8 The worm shaft and bearing assembly should be a close fit between the side tops, and the lid should clip in tight, and then, if you're reeeely, reeeeely lucky, the box will rotate down freely when the input shaft is held horizontally.
9 Where the lid is held down mechanically, as on my drive bogies, silicon sealant is strong enough to keep it on, and can be cleaned off with the fingernails for oiling purposes. If the box is to be run normal then a spot of solder each side will do, after drilling an oiling hole. If it is to be 'underhung' then I seam solder the lid with lowmelt. The oil will still come out like a Bullied chain drive, though, so packing with grease, a sump, or a drip tray where it's parked should be considered! These gearboxes are smooth in both directions from the start once assembled right, and some of them fall together directly, but others have tested my patience for no reason that I can identify. Chaos?
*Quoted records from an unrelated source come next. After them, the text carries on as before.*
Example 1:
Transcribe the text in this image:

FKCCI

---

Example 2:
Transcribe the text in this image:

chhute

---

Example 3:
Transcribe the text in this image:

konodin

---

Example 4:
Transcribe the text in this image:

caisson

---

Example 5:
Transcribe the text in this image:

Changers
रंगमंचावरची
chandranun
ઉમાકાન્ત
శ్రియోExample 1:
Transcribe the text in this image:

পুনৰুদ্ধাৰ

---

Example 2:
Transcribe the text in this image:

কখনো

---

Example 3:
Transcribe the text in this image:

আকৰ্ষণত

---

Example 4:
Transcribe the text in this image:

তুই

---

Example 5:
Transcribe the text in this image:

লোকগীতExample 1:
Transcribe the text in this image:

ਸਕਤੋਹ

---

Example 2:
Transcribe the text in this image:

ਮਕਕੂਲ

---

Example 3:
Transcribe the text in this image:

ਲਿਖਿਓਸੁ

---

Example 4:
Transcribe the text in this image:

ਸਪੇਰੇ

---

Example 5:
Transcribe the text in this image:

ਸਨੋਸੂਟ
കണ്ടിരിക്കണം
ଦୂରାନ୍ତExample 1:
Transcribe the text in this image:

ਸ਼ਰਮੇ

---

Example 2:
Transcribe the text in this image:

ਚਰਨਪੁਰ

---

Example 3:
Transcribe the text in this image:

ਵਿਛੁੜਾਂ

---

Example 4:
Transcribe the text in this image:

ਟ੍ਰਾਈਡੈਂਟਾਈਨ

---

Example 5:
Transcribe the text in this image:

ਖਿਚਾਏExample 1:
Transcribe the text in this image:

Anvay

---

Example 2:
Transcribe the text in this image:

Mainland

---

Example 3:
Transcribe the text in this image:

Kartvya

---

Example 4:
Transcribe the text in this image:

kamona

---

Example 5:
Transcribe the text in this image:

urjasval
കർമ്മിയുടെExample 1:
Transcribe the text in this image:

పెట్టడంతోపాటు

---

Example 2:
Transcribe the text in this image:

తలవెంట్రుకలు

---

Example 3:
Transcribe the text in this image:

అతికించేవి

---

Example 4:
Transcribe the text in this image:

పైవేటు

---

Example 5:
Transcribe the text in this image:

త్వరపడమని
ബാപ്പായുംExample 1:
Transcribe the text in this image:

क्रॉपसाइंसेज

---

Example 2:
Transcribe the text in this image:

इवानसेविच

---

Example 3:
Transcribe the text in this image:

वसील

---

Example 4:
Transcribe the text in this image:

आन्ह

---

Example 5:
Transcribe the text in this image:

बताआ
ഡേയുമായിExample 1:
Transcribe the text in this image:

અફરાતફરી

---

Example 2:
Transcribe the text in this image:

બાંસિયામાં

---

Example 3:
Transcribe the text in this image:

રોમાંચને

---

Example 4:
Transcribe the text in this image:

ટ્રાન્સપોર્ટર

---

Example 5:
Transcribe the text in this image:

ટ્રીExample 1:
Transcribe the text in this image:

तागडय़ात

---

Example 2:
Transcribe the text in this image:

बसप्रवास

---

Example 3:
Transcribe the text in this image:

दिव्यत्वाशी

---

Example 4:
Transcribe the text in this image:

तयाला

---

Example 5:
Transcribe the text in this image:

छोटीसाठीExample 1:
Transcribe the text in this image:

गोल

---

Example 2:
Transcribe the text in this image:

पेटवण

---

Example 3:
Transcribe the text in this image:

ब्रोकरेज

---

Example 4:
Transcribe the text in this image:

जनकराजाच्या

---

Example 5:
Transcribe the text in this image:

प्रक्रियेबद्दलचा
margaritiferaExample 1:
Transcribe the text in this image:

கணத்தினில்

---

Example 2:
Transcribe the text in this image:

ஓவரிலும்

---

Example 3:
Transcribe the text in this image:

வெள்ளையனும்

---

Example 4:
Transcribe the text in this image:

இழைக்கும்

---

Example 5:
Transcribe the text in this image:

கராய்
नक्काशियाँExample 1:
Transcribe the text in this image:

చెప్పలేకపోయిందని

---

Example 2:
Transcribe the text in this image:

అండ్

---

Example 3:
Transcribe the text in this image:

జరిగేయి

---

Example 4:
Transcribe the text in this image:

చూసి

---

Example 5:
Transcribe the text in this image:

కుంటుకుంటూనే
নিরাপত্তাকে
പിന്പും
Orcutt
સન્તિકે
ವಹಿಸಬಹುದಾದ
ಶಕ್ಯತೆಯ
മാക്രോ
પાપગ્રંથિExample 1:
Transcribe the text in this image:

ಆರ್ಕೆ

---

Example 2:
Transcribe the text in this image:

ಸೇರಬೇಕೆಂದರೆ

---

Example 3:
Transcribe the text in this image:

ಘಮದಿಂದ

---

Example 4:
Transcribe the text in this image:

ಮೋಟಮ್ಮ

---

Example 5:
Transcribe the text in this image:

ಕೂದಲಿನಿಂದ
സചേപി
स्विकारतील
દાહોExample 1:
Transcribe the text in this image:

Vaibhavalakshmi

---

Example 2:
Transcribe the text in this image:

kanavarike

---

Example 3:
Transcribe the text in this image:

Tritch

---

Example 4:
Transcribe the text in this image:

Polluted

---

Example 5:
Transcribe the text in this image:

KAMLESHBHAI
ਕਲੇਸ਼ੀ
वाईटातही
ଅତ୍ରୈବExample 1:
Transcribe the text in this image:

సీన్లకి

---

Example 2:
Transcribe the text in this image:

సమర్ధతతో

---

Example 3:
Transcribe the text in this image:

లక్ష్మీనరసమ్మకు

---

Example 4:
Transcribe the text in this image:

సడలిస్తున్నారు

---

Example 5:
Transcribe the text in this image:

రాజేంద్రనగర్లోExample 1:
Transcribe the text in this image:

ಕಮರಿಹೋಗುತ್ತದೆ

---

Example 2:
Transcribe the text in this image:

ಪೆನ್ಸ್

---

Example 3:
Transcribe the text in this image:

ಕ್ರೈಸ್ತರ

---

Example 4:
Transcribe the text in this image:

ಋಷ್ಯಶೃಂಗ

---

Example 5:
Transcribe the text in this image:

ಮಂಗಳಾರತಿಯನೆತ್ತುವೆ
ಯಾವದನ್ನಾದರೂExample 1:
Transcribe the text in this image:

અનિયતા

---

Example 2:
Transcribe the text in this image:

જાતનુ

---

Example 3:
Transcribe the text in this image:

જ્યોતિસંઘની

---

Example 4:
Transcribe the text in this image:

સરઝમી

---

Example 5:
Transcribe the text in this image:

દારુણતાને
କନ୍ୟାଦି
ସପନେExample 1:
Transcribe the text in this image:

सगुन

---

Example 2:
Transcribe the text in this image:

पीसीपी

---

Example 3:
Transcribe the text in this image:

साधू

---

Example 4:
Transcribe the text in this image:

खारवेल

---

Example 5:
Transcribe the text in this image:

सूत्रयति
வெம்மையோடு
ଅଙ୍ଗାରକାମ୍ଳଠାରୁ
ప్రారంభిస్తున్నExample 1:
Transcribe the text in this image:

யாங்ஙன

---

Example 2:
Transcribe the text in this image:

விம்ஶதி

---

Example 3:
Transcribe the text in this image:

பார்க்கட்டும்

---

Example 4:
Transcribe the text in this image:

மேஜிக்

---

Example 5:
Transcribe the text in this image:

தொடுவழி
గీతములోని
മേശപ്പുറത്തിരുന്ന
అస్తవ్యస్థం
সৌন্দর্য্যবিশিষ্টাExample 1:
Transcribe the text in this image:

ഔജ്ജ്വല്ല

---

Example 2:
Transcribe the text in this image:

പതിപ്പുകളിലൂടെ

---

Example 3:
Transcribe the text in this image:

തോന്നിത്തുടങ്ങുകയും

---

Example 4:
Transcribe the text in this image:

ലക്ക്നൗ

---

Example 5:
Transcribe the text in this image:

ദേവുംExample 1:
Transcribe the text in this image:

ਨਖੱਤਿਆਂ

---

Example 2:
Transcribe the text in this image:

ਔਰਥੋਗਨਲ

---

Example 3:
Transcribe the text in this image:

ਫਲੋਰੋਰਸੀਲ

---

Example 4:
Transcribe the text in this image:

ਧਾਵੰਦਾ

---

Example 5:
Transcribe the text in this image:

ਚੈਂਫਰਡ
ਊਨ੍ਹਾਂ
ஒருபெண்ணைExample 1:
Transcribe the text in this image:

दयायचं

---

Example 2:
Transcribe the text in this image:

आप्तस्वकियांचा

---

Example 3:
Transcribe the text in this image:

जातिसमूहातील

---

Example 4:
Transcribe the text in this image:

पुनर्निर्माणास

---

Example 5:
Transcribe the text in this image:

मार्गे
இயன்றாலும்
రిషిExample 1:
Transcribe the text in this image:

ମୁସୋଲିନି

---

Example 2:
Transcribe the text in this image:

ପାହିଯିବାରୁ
There were some followup exchanges:

Roger Howell asked: Re use of Lowmelt – what flux do you use and how do you clean up afterwards? Red label which is normal for LM solder is midly corrosive so what's the answer?
Russ Elliott chipped in: On my Exacto 2:1 RGD, I soldered each pillar in on one side of the gearbox plate, using the other plate as a jig to ensure each pillar was in the right place. I used normal electrical solder (as I did when seaming up the wrapper later on like Ted), and fluxed with my normal Eames 40, which is very mild. A quickie water washout at the end of construction got rid of any residual flux – but having water hanging around is probably worse, so the best thing is to get the box and its shafts oiled up as soon as possible.
Ken Walker replied: Hi Roger, While I can't claim Ted's high level of care, I have assembled quite a few Exactoscale gearboxes (and Studiolith before them). I use regular solder for the gearbox wrappers. I generally tin before hand, then clean off flux; when the time comes to install the wrapper, I can then solder using resin or even nothing, without trouble.
and Ted himself replied: I'm not entirely sure... I was given a bottle of all-purpose flux about 15 years ago by Dave Riddles, an industrial chemist, and member of the Andy Scales group at Romford at the time. I remember him saying that it was a simple dilute mixture of acid (phosphoric, 8%, I would guess, now), water, and a few drips of washing-up liquid.

It's not always possible, but in this case I use a very small amount of flux, and leave the iron on the job until well after the fizzing stops to be sure that all the flux has evaporated.

The only parts that are in danger of rapid corrosion are the steel shafts, and they don't get any on them, but rinsing in warm water, again with just a few drips of Fairy suffices since they are going to be full of lube shortly.

For complex fine brass work I have a piece of 1mm bore tube fitted to a bush which goes onto my air supply at 30psi for blowing water out of crevices. Great fun, too, but eye protection is essential.